Helping a Stressed Student
Between academic, extracurricular, work, social, and financial responsibilities, students can and do become stressed. This kind of stress is not unusual and can be managed through a variety of techniques and skills. Visit the Wellness and Self Care section of this site for resources at Yale and beyond that can help students find ways to live a balanced life. You might consider referring your family member to this site or recommending a resource you think they might find helpful based on their needs.
Helping a Student with Mental Health Concerns
Parents or spouses and partners are sometimes some of the first to sense that a student is struggling. If your family member is showing signs of a mental health concern, there are a number of ways that you can be supportive, depending on the situation.
- Recommend a Support Resource
There are a wide variety of resources that address mental health on campus. Visit the Mental Health section of this site to explore these resources, which range from peer counseling to yoga to professional counseling. Help refer your family member to these services, and recommend that they get help for whatever is troubling them. In your conversation, emphasize that seeking and wanting help takes courage and is a sign of strength.

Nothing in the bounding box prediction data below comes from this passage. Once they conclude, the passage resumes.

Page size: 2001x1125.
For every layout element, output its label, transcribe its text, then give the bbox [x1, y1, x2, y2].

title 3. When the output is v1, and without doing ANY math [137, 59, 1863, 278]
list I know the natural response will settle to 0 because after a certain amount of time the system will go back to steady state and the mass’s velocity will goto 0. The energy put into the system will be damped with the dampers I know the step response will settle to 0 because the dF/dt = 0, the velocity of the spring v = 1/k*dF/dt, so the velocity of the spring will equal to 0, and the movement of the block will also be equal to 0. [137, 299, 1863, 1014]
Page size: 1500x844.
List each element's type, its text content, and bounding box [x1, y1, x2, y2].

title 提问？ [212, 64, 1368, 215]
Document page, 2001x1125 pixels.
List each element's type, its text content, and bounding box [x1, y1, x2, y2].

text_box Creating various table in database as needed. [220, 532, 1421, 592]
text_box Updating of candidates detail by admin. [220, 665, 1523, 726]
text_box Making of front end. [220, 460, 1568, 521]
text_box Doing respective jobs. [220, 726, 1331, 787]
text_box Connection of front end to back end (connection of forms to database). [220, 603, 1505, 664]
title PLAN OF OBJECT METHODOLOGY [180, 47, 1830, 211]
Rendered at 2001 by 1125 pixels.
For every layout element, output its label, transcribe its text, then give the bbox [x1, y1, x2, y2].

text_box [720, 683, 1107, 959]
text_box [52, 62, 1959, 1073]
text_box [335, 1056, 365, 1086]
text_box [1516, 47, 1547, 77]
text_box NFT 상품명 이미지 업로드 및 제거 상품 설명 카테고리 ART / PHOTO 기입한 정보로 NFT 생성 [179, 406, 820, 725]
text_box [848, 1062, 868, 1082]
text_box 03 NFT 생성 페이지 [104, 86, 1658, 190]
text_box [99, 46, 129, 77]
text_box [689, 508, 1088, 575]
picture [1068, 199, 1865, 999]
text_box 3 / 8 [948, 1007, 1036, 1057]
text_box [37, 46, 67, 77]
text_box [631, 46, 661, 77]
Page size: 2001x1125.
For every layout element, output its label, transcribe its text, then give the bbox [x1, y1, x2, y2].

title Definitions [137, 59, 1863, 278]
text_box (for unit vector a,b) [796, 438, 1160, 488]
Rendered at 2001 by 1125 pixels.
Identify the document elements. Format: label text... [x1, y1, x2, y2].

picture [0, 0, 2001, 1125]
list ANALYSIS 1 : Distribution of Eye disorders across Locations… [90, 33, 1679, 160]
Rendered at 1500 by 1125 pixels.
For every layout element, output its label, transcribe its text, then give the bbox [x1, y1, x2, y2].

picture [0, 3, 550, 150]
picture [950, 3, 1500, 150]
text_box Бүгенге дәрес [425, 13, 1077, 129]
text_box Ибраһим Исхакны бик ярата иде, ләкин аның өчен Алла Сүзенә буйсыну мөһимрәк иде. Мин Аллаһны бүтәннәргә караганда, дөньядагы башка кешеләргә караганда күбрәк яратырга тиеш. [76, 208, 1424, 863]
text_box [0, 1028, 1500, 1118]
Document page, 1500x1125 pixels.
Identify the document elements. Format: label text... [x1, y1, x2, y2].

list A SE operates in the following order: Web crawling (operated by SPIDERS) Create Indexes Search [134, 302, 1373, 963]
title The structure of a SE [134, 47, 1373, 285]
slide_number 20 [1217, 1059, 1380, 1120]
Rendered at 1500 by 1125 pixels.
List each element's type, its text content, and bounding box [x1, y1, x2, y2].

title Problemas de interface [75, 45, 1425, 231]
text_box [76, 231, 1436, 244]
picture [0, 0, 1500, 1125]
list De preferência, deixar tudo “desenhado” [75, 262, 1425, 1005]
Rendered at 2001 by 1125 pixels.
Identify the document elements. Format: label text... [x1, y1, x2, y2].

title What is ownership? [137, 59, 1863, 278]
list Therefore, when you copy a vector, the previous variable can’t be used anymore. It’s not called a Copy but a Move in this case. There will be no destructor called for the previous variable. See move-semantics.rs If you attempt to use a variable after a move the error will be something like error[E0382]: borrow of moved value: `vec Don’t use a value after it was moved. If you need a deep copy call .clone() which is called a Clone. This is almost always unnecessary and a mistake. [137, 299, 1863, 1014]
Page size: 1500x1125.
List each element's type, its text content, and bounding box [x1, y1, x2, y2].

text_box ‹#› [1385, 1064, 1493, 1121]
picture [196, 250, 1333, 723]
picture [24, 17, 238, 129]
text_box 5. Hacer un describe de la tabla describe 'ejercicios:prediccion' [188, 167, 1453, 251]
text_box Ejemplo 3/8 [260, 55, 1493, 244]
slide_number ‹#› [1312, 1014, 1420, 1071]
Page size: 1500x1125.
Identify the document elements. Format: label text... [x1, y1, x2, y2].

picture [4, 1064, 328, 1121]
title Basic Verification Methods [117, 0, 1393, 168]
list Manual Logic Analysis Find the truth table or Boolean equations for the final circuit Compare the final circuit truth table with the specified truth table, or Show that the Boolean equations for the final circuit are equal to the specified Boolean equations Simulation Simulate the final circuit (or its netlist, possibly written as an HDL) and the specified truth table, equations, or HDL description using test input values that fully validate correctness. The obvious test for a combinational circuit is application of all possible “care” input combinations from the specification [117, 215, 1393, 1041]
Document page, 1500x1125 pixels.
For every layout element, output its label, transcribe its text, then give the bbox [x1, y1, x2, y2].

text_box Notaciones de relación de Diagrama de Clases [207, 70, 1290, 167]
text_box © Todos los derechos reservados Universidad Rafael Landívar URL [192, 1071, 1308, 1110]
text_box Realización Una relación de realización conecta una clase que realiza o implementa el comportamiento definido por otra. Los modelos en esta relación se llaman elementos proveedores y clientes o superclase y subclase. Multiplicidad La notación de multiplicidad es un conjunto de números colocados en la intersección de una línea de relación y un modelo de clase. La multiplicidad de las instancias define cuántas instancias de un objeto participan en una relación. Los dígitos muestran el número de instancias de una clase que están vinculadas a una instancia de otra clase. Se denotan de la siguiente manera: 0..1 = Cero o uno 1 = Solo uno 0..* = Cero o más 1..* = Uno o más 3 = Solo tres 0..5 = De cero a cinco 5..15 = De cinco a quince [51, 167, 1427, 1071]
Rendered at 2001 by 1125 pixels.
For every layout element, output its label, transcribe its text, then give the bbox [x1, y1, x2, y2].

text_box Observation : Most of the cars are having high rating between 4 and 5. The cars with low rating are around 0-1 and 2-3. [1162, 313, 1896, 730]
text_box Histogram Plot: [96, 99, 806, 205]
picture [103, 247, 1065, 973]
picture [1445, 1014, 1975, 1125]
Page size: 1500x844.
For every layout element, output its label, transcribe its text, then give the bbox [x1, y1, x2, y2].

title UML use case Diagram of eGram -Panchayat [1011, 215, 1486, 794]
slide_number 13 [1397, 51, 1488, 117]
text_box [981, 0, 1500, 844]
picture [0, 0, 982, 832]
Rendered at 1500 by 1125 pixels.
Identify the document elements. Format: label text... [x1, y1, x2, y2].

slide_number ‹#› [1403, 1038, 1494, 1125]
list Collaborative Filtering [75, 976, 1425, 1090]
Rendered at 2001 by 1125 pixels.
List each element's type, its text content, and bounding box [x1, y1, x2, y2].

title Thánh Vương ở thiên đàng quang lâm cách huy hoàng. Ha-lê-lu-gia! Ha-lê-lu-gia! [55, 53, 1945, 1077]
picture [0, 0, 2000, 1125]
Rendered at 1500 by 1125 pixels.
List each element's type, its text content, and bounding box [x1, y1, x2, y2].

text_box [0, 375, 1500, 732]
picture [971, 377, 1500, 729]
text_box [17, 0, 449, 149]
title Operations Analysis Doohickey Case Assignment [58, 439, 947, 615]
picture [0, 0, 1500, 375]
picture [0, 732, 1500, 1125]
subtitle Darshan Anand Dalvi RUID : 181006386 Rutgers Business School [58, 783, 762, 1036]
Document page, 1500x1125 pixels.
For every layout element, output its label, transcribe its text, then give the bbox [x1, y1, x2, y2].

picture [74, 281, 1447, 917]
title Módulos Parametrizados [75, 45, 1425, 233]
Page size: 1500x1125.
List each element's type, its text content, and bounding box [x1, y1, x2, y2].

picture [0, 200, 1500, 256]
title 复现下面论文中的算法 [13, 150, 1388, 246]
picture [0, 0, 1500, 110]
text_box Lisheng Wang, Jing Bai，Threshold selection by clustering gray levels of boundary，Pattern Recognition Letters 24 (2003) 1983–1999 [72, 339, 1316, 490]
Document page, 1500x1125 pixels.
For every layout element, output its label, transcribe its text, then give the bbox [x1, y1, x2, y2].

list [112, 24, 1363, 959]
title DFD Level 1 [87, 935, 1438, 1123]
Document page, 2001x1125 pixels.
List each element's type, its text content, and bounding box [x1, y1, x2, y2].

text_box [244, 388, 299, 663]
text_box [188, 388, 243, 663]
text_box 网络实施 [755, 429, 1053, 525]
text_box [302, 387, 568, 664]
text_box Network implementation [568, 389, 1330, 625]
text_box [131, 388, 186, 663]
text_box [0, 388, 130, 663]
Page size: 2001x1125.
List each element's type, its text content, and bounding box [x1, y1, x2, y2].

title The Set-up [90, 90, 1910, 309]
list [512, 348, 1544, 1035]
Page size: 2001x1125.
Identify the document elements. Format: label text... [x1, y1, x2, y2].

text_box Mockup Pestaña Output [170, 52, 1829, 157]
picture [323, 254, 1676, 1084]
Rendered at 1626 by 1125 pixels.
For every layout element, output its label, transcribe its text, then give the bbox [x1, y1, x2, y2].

In all conversations, try to avoid judgment or critique; instead, listen, and encourage your loved one’s pursuit of treatment or self-care.
- Contact a Campus Resources
In some cases, your child, spouse, or partner may not be willing to seek out treatment on their own for a variety of reasons. If your family member is still displaying signs that they are in distress, you may contact their dean, head of college, dean of student affairs, or the department of Mental Health & Counseling. Any of these resources can provide counsel and help to monitor the student.
- Know What to Do in a Crisis
If you feel that a student poses an immediate threat or danger to themselves or others, call Mental Health & Counseling or 911 immediately.